* _ASSIGNMENT_
Count the lines of the material below that contain the string "finalScore", and give only that number.

[Opening SUPPLIED MATERIAL section]

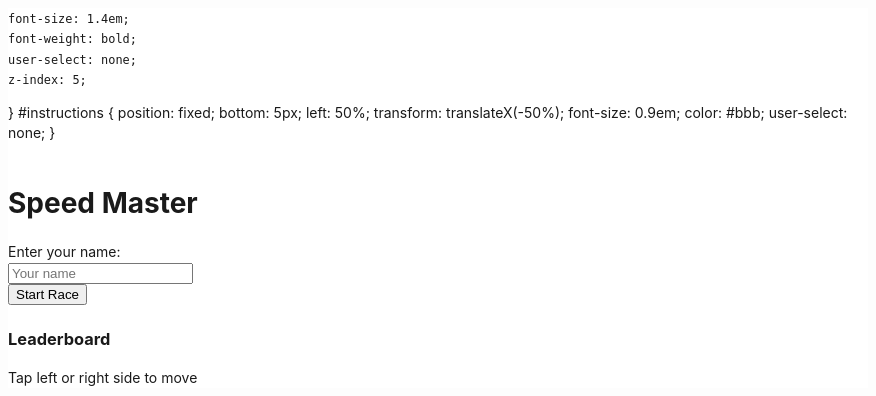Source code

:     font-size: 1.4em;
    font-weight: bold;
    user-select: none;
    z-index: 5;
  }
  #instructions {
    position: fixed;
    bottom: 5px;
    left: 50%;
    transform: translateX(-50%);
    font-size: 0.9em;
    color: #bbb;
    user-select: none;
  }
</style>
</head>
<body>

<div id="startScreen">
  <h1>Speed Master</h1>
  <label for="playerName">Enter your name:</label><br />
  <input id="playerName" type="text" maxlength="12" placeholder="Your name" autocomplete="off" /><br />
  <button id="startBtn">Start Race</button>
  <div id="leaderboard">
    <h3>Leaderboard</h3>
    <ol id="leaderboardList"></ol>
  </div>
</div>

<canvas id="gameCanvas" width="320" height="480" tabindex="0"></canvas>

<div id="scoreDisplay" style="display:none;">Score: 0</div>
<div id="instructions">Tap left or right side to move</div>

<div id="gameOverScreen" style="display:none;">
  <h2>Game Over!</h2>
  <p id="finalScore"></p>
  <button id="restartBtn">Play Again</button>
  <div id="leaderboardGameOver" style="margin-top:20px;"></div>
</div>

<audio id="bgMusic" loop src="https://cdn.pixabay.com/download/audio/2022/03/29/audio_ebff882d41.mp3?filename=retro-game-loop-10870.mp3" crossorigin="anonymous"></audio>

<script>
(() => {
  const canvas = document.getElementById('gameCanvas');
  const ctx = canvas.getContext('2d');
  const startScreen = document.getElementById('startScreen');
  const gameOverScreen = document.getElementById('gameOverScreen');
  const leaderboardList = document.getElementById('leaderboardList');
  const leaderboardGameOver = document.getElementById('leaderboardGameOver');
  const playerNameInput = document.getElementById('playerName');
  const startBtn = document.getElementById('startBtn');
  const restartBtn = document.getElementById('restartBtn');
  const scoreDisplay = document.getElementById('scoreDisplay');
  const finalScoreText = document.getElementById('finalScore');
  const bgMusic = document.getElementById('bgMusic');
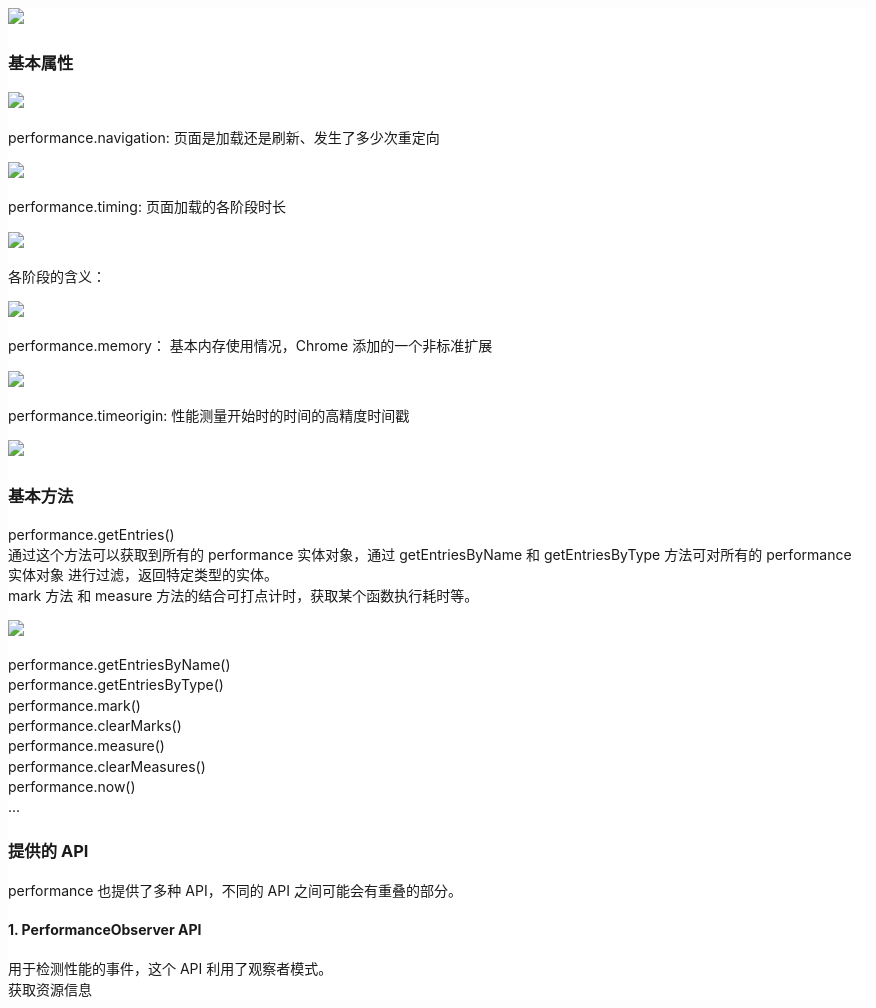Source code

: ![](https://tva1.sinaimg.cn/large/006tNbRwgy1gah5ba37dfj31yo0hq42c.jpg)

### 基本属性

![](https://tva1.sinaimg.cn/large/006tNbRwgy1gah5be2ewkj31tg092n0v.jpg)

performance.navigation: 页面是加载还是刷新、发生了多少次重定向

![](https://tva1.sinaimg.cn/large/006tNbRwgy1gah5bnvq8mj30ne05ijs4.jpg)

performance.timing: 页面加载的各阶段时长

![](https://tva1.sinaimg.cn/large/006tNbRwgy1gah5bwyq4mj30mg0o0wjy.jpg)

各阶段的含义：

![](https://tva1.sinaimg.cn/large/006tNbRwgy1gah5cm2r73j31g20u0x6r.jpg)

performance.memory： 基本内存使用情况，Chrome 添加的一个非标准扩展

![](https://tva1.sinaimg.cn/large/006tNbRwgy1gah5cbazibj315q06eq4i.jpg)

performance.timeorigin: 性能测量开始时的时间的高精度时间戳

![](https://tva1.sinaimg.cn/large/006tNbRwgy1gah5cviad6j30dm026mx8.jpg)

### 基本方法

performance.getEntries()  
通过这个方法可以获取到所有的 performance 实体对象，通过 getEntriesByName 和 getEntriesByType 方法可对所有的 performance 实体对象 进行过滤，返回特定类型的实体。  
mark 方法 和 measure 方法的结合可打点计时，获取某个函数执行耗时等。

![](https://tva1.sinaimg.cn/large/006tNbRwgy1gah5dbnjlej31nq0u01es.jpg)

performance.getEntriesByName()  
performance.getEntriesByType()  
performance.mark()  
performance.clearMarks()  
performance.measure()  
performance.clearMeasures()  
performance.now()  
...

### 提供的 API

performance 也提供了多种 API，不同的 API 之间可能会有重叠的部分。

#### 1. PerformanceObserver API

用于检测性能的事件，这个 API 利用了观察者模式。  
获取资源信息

[Closing SUPPLIED MATERIAL section]

* _THE COMPLETED TASK_
2